Instructions for the task »
Render every line of the records below as a numbered list, omitting blank lines and excluding the pictures from your answer.

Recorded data
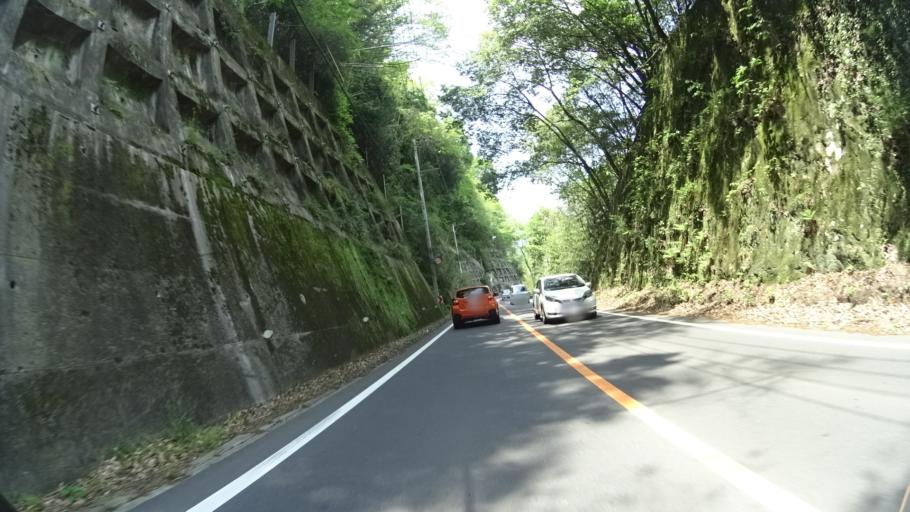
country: JP
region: Ehime
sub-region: Shikoku-chuo Shi
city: Matsuyama
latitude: 33.8884
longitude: 132.8357
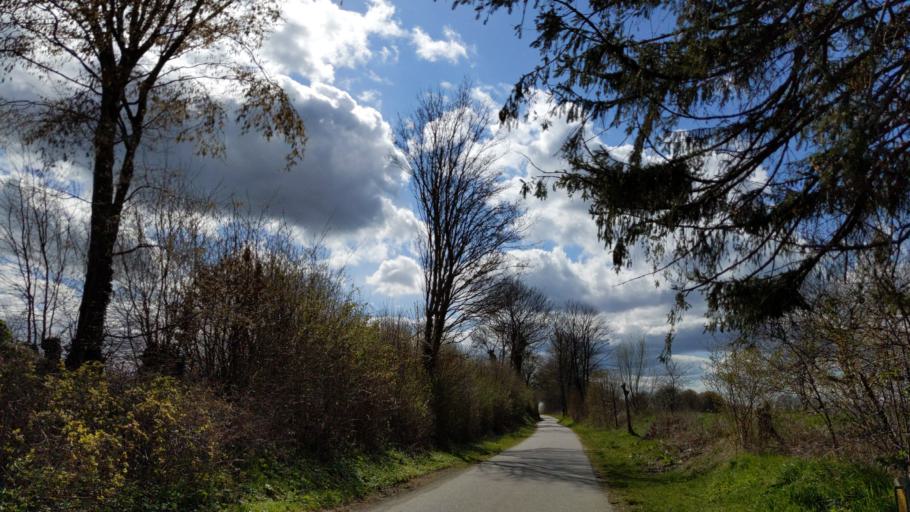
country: DE
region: Mecklenburg-Vorpommern
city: Selmsdorf
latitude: 53.8848
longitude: 10.8891
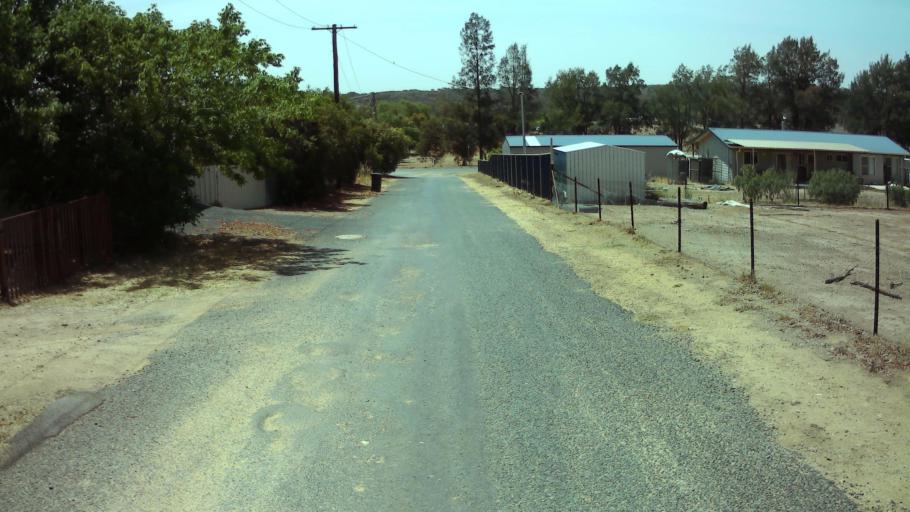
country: AU
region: New South Wales
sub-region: Weddin
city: Grenfell
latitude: -33.8944
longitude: 148.1702
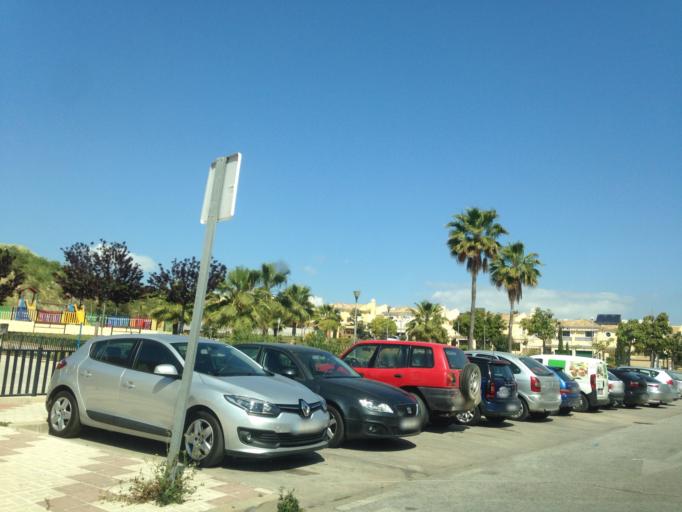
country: ES
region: Andalusia
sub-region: Provincia de Malaga
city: Malaga
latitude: 36.6997
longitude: -4.4744
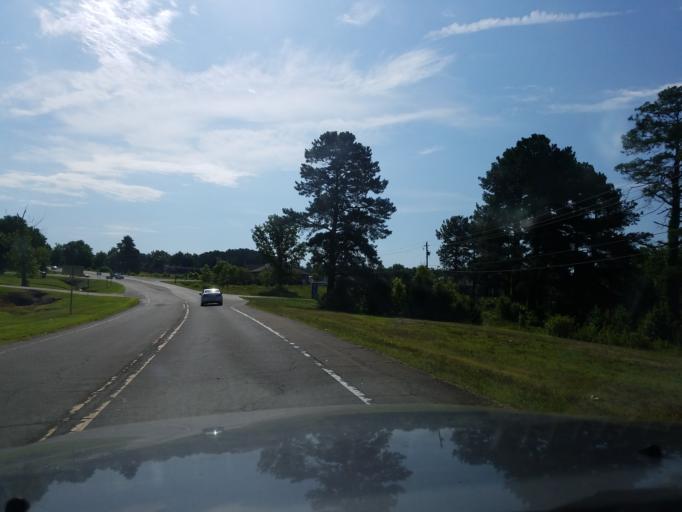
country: US
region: North Carolina
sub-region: Granville County
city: Oxford
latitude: 36.3130
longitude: -78.5554
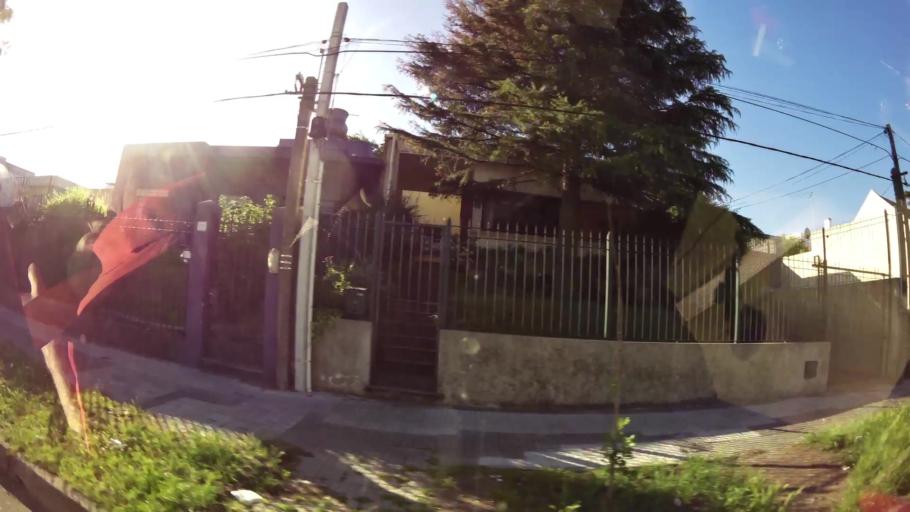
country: UY
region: Montevideo
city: Montevideo
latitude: -34.8449
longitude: -56.2031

Result below »
1. country: JP
2. region: Ehime
3. sub-region: Shikoku-chuo Shi
4. city: Matsuyama
5. latitude: 33.8884
6. longitude: 132.8357
7. country: DE
8. region: Mecklenburg-Vorpommern
9. city: Selmsdorf
10. latitude: 53.8848
11. longitude: 10.8891
12. country: AU
13. region: New South Wales
14. sub-region: Weddin
15. city: Grenfell
16. latitude: -33.8944
17. longitude: 148.1702
18. country: ES
19. region: Andalusia
20. sub-region: Provincia de Malaga
21. city: Malaga
22. latitude: 36.6997
23. longitude: -4.4744
24. country: US
25. region: North Carolina
26. sub-region: Granville County
27. city: Oxford
28. latitude: 36.3130
29. longitude: -78.5554
30. country: UY
31. region: Montevideo
32. city: Montevideo
33. latitude: -34.8449
34. longitude: -56.2031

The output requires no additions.